表紙画像は雑に扱われ、鉄扉によって破断した光ファイバの例(某ホテルにて)

事前現地調査は面倒ではない!

ライブ配信における事前現地調査は、現場が遠ければ遠いほど、調査項目が増えれば増えるほど面倒です。ただ、事前確認を怠ってライブ配信本番で事故を起こした場合を考えましょう。

発注者を含む関係者や視聴者に迷惑をかけ、その後の謝罪や再放送など一連の対応を考えると、事前調査の比でない心労を抱える程申し訳なく、自分の役割とは何なのか、他人に言われて再確認しなければなりません。

想像しただけで背筋が凍りますね。そう考えると、事前現地調査は面倒ではないことが分かります。エンジニアとしては特に初めての会場では、下見なく本番に臨むのは賭けに近い感覚があります。

仮に遠方であっても、未経験の会場であれば事前の現地調査は重要です。「予算の兼ね合いで省略」というプロジェクトも中にはありますが、その際はリスクをご理解いただき、「事前の現地調査まで含んでライブ配信です」と当社では説明差し上げております。

「家に帰るまでが遠足です」的な。

事前調査項目(一部)

東京ライブ配信でいつも行っている現地調査の一部を列挙します

  • 作業場所確認(機材卓/カメラ位置/電源位置など)
  • 電源容量確認(特に他社との共同作業の場合、要注意)
  • インターネット接続環境確認(ルータ持参の要/不要、ONUの位置など)
  • インターネット接続回線実測(プロバイダ/回線速度/outbound 1935 ポート開放/占有回線か否かなど)
  • 機材搬入手順確認(宅急便搬入の可否/搬入経路/必要提出書類など)
  • 最寄りの家電量販店(いざという時の命綱)

必須のスキル

特にスキルが要求されるのは「インターネット接続回線実測」になると思います。

最もよく聞くライブ配信トラブルのひとつに、「インターネットにつながらない」「インターネットにつながったのに正しく配信できない」があります。本職のネットワークエンジニアが対応すれば原因は特定できますが、未経験での対応は困難です。

また、経験者であっても正しく事前調査されていない場合、当日のトラブルに対応できない時もあります。

どうしても事前に現場に行けない場合は、会場担当者に「過去にライブ配信された実績はございますか?」と聞いてみるのも良いでしょう。

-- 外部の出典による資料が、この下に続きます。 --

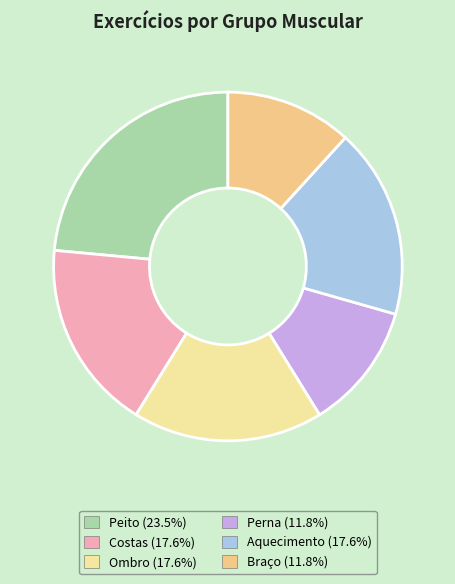

The Ombro slice represents 3% of the pie. True or false?

False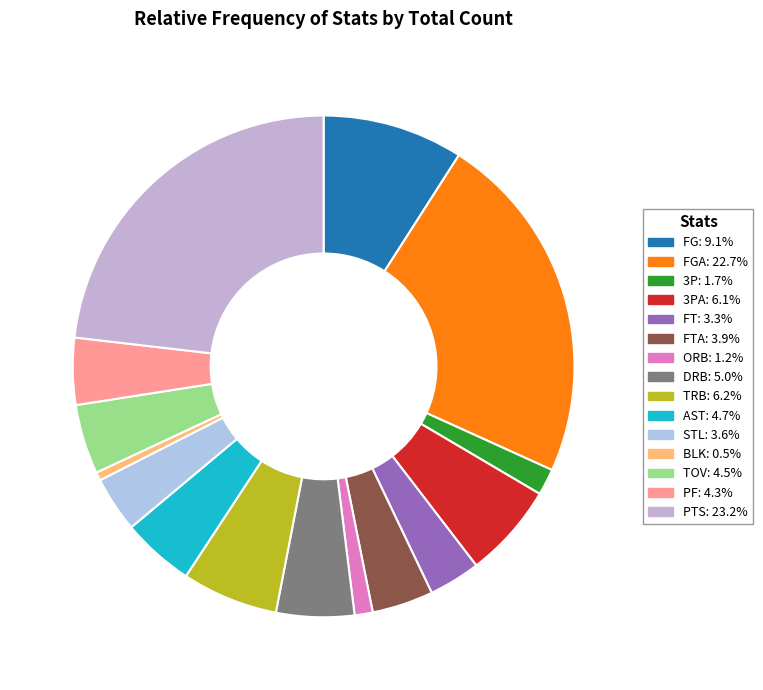

How many segments does this pie chart have?

15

実績があると言われた場合、少しだけ不安が少なくなります。あくまでも、少しだけ。

事故例

以下に、初訪問の会場で起こった事故の実例を示します。
お客様から「リスクはこちらで負うから、事前調査は不要」と伺って会場のホテル入り。光回線が破断しており、慌ててNTTを呼ぶも、修理は本番開始までに間に合いませんでした。

予め携行していた”Teradek BOND”を用いて配信したのですが、会場が地下だったため特定の通信キャリアが通信できず、唯一通信できたキャリアのSIMを手元にあるだけ集め、冷や汗をかきながらの配信となりました。

このように「リスクは負わせないから、事前調査不要」と伺っていても、最後は当然のように「現場で何とかしてくれ」と言われる訳です。お気持ちは良く分かります。

エンジニアとしては最後の最後まで諦めたくはありませんから、できる限りの事前準備をして本番に臨みます。

最後に

現地調査では、特に問題は見つからず会場担当者との軽い打ち合わせ程度で終わることも多くあります。だからといって、現地調査をおろそかにしてしまうと、本番でのトラブルにつながるのも事実です。

慣れてきたころに事故を起こしやすいのは、車の運転と同じでしょうか。

ライブ配信に臨まれる皆様の、末永い安全運転・安定運用をお祈りしています。